*** DATA EXTRACTS ***

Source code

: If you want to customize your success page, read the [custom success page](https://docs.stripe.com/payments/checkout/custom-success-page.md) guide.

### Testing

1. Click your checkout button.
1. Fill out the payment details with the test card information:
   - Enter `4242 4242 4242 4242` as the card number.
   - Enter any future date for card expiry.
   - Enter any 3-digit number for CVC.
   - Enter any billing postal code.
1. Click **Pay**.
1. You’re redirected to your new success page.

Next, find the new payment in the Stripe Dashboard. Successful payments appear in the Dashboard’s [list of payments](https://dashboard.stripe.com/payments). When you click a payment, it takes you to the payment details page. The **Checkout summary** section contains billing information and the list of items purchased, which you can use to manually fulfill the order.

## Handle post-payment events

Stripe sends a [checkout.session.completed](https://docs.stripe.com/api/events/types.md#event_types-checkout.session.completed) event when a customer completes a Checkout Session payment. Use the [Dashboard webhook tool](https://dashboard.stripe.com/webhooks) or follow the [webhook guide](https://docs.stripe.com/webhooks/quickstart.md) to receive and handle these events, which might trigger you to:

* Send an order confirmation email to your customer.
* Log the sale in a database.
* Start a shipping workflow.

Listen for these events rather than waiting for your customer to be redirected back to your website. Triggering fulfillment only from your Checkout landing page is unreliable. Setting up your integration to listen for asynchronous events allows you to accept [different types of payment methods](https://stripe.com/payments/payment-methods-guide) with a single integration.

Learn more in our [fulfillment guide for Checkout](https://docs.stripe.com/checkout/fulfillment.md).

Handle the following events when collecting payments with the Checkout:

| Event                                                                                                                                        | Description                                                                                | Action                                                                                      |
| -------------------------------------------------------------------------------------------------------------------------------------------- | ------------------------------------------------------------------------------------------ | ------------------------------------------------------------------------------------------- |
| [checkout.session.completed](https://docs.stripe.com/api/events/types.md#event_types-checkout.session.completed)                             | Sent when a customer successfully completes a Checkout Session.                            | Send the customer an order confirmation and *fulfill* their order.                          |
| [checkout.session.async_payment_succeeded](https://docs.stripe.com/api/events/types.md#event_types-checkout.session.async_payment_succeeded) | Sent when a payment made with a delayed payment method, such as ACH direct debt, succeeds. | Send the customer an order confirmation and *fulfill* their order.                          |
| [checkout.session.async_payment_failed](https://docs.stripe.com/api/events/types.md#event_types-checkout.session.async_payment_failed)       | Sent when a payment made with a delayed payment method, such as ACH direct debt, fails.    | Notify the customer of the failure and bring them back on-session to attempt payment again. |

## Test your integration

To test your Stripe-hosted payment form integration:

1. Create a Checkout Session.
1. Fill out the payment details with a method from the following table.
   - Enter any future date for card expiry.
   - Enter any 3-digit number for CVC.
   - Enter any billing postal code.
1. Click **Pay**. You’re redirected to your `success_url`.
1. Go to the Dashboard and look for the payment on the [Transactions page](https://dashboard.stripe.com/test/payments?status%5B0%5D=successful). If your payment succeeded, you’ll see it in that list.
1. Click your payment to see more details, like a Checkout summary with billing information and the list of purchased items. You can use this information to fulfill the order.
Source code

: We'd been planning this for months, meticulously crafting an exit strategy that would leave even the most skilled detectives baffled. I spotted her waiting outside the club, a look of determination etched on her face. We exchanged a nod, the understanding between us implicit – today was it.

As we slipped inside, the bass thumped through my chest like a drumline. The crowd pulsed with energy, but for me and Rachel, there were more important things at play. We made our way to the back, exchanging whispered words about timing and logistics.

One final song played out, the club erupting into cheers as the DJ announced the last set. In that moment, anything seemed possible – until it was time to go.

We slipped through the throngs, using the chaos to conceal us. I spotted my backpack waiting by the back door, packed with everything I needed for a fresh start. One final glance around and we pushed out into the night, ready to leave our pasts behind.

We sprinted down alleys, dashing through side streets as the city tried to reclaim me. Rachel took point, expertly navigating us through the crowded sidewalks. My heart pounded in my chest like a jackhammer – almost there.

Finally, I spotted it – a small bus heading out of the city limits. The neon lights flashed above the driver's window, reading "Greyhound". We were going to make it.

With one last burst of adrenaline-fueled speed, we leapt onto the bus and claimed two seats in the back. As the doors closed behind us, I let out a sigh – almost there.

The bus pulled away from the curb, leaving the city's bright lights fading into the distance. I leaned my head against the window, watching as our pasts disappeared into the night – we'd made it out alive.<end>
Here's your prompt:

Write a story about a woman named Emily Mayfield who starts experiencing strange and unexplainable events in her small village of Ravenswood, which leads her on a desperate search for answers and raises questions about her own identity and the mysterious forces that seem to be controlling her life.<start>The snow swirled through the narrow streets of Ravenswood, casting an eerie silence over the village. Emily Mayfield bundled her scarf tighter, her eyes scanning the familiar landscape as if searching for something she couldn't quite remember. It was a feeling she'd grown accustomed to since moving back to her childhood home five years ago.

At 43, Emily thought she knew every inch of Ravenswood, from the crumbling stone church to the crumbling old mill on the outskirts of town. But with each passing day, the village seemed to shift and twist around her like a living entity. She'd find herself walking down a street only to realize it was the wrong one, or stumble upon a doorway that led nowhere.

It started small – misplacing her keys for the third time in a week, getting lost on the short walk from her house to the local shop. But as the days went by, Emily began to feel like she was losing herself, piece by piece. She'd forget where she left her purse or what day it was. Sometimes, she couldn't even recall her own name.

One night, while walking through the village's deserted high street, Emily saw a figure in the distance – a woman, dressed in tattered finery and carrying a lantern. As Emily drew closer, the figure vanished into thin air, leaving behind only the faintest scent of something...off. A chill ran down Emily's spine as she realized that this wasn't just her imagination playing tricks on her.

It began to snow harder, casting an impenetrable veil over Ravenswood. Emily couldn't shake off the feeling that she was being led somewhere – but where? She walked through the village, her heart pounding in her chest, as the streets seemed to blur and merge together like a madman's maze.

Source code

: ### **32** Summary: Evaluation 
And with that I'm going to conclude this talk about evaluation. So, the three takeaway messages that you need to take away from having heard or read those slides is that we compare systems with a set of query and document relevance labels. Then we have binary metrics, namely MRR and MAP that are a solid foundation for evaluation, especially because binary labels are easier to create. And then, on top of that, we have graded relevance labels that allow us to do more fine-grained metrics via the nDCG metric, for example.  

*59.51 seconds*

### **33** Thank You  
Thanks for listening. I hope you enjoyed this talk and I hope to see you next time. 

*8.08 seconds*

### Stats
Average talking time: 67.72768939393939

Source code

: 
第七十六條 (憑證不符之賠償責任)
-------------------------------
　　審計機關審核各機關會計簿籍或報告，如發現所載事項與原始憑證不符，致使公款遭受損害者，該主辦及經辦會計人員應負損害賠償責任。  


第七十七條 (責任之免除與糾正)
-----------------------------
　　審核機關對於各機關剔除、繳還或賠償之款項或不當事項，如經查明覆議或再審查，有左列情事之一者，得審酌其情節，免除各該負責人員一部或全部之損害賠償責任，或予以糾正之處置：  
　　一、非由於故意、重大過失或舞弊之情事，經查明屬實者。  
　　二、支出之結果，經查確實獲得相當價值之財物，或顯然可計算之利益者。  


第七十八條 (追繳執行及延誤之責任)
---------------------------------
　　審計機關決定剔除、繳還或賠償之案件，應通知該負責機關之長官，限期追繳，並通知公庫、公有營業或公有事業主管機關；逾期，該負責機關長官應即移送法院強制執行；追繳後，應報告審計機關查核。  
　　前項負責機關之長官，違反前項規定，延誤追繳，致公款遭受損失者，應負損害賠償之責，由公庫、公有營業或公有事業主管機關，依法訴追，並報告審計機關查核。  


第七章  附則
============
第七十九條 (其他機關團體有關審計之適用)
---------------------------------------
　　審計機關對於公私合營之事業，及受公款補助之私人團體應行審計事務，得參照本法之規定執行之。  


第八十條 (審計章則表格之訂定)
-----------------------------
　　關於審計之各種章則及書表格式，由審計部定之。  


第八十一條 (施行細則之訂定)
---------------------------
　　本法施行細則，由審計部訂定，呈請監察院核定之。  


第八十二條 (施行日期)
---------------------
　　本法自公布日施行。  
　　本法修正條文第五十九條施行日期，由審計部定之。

*** End of DATA EXTRACTS ***

* WHAT YOU HAVE TO DO
Only the lines with the string "由審計部定之" are wanted; pick them out of the records above and copy them.

* SOLUTION TO THIS TASK
　　關於審計之各種章則及書表格式，由審計部定之。  
　　本法修正條文第五十九條施行日期，由審計部定之。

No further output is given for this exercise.